#### [Dataset entries]

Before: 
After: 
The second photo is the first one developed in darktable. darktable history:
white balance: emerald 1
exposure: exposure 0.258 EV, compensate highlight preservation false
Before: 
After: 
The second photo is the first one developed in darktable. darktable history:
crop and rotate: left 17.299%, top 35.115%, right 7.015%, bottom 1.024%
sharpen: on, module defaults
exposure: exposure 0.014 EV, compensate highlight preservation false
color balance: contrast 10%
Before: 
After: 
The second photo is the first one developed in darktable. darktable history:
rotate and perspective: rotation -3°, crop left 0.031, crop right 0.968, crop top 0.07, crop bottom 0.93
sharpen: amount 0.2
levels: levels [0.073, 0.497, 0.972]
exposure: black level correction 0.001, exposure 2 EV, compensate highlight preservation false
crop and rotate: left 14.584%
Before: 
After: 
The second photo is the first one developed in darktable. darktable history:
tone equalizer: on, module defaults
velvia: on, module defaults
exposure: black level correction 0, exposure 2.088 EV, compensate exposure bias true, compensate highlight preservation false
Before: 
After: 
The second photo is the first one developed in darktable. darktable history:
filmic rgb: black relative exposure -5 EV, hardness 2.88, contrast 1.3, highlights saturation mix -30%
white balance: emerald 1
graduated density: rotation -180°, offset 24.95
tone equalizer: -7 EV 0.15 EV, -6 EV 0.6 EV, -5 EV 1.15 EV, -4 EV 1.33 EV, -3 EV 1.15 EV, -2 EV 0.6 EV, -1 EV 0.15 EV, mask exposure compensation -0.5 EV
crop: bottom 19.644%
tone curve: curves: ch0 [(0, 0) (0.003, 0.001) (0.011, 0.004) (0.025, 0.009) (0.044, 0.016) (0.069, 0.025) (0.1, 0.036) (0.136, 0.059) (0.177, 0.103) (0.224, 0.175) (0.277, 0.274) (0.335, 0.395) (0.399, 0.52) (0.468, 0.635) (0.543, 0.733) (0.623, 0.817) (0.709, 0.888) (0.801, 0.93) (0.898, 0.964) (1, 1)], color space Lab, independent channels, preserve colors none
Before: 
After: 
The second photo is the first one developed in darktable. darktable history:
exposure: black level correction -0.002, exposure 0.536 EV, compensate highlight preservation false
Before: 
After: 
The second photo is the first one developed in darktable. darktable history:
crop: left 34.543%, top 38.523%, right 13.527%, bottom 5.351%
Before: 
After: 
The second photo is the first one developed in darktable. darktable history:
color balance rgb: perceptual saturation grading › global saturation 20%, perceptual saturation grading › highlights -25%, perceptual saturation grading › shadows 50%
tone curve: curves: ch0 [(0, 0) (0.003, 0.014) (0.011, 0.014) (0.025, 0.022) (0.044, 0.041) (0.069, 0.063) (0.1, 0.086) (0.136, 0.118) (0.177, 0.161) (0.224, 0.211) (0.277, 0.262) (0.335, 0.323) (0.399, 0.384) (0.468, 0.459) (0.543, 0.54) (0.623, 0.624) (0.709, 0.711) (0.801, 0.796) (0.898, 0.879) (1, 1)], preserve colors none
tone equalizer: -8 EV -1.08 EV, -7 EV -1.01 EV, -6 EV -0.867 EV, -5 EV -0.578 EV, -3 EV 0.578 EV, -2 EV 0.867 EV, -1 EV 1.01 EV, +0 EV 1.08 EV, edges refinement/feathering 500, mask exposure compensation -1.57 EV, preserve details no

#### [What is expected]
Rewrite the items above with "developed" swapped for "processed", changing nothing else.

#### [Full answer]
Before: 
After: 
The second photo is the first one processed in darktable. darktable history:
white balance: emerald 1
exposure: exposure 0.258 EV, compensate highlight preservation false
Before: 
After: 
The second photo is the first one processed in darktable. darktable history:
crop and rotate: left 17.299%, top 35.115%, right 7.015%, bottom 1.024%
sharpen: on, module defaults
exposure: exposure 0.014 EV, compensate highlight preservation false
color balance: contrast 10%
Before: 
After: 
The second photo is the first one processed in darktable. darktable history:
rotate and perspective: rotation -3°, crop left 0.031, crop right 0.968, crop top 0.07, crop bottom 0.93
sharpen: amount 0.2
levels: levels [0.073, 0.497, 0.972]
exposure: black level correction 0.001, exposure 2 EV, compensate highlight preservation false
crop and rotate: left 14.584%
Before: 
After: 
The second photo is the first one processed in darktable. darktable history:
tone equalizer: on, module defaults
velvia: on, module defaults
exposure: black level correction 0, exposure 2.088 EV, compensate exposure bias true, compensate highlight preservation false
Before: 
After: 
The second photo is the first one processed in darktable. darktable history:
filmic rgb: black relative exposure -5 EV, hardness 2.88, contrast 1.3, highlights saturation mix -30%
white balance: emerald 1
graduated density: rotation -180°, offset 24.95
tone equalizer: -7 EV 0.15 EV, -6 EV 0.6 EV, -5 EV 1.15 EV, -4 EV 1.33 EV, -3 EV 1.15 EV, -2 EV 0.6 EV, -1 EV 0.15 EV, mask exposure compensation -0.5 EV
crop: bottom 19.644%
tone curve: curves: ch0 [(0, 0) (0.003, 0.001) (0.011, 0.004) (0.025, 0.009) (0.044, 0.016) (0.069, 0.025) (0.1, 0.036) (0.136, 0.059) (0.177, 0.103) (0.224, 0.175) (0.277, 0.274) (0.335, 0.395) (0.399, 0.52) (0.468, 0.635) (0.543, 0.733) (0.623, 0.817) (0.709, 0.888) (0.801, 0.93) (0.898, 0.964) (1, 1)], color space Lab, independent channels, preserve colors none
Before: 
After: 
The second photo is the first one processed in darktable. darktable history:
exposure: black level correction -0.002, exposure 0.536 EV, compensate highlight preservation false
Before: 
After: 
The second photo is the first one processed in darktable. darktable history:
crop: left 34.543%, top 38.523%, right 13.527%, bottom 5.351%
Before: 
After: 
The second photo is the first one processed in darktable. darktable history:
color balance rgb: perceptual saturation grading › global saturation 20%, perceptual saturation grading › highlights -25%, perceptual saturation grading › shadows 50%
tone curve: curves: ch0 [(0, 0) (0.003, 0.014) (0.011, 0.014) (0.025, 0.022) (0.044, 0.041) (0.069, 0.063) (0.1, 0.086) (0.136, 0.118) (0.177, 0.161) (0.224, 0.211) (0.277, 0.262) (0.335, 0.323) (0.399, 0.384) (0.468, 0.459) (0.543, 0.54) (0.623, 0.624) (0.709, 0.711) (0.801, 0.796) (0.898, 0.879) (1, 1)], preserve colors none
tone equalizer: -8 EV -1.08 EV, -7 EV -1.01 EV, -6 EV -0.867 EV, -5 EV -0.578 EV, -3 EV 0.578 EV, -2 EV 0.867 EV, -1 EV 1.01 EV, +0 EV 1.08 EV, edges refinement/feathering 500, mask exposure compensation -1.57 EV, preserve details no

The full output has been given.